On the defense: “Big boost for the defense. A North Carolina court breathed life back into the conspiracy theory by ordering production of tapes allegedly showing Fuhrman a racist. Now the defense has to convince Ito that the tapes are more relevant than inflammatory and persuade jurors that if Fuhrman is a racist he planted evidence against O.J. Just in case the defense is unsuccessful on either front, they continue to push their contamination theory.”

On the prosecution: “Not one of their better days. The North Carolina reprieve was short-lived, and Woody Clarke had to continue sparring with John Gerdes over DNA contamination. Clarke had two key points: Gerdes may be cheating a bit reading DNA results, and there are results that can’t be explained away by contamination. But the jurors’ attention may degrade faster than DNA, leaving them with only the word ‘contamination’ ringing in their ears.”

ERWIN CHEMERINSKY

On the defense: “An excellent day. First, the North Carolina ruling could give the defense its most important evidence if the tapes include Fuhrman using epithets and talking of framing blacks. Second, Barry Scheck reinforced his key point with Gerdes: contamination in the crime lab makes all the blood evidence suspect. Finally, Terrence Speed testified that prosecution DNA statistics are inflated: they fail to account for errors in handling and by labs.”
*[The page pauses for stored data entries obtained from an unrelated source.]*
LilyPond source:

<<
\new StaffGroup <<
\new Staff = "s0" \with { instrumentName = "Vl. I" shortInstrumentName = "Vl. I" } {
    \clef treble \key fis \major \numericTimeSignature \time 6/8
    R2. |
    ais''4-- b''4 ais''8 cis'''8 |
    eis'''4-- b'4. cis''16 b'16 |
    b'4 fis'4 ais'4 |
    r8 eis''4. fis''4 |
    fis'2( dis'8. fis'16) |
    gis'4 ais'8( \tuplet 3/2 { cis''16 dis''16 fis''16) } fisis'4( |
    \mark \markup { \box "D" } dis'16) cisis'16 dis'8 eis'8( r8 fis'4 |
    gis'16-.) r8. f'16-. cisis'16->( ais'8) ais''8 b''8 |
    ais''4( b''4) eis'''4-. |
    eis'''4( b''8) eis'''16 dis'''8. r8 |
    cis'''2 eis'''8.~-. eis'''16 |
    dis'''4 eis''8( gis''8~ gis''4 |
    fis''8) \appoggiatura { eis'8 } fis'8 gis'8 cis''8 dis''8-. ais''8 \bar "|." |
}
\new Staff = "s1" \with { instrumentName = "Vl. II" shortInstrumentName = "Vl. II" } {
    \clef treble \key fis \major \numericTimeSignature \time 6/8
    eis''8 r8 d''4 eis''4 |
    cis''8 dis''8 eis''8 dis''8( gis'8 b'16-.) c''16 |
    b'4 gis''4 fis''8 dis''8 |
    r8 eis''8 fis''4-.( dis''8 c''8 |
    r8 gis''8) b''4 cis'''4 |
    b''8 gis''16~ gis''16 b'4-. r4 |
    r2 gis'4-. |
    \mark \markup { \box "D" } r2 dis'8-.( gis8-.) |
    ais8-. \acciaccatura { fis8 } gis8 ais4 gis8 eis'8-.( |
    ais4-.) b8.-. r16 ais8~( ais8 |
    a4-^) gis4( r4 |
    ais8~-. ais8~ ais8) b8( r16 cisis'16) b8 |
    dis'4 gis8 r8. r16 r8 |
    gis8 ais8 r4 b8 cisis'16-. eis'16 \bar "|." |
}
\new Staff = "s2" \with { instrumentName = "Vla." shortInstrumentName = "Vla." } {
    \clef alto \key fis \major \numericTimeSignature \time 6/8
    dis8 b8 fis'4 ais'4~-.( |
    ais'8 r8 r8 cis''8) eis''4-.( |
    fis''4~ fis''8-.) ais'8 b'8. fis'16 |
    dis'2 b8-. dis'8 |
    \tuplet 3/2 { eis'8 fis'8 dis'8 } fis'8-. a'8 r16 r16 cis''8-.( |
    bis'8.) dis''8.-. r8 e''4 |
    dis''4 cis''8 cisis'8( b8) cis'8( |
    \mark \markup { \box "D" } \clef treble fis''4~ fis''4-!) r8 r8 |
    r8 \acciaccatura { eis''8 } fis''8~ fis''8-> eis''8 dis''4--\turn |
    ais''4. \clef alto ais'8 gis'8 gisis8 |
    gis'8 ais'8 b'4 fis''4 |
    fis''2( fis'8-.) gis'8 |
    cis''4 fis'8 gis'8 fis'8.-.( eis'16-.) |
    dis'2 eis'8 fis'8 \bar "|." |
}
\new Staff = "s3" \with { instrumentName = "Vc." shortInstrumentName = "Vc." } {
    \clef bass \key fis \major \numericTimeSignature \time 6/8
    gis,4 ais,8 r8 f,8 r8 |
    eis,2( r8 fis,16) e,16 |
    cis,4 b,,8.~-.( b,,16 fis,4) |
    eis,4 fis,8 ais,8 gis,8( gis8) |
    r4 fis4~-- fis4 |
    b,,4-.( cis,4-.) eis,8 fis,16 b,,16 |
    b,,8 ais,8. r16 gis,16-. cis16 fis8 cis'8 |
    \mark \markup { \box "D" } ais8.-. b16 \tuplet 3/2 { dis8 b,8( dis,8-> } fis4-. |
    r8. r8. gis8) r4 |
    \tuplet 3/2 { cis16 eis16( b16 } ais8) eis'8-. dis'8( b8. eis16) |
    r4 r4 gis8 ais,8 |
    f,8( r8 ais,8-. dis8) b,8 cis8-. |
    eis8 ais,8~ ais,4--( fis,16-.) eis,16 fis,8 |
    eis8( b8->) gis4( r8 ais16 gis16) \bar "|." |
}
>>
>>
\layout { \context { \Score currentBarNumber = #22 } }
On the prosecution: “After three days of very technical questioning, Clarke concluded his cross of Gerdes by emphasizing the strength of the prosecution’s case: the many different types of tests at many different labs, all incriminating O.J. Clark emphasize how the PCR tests that Gerdes criticized often were confirmed by RFLP and traditional blood-testing results. But Clarke never could undermine Gerdes’ conclusion about extensive contamination in the crime lab.”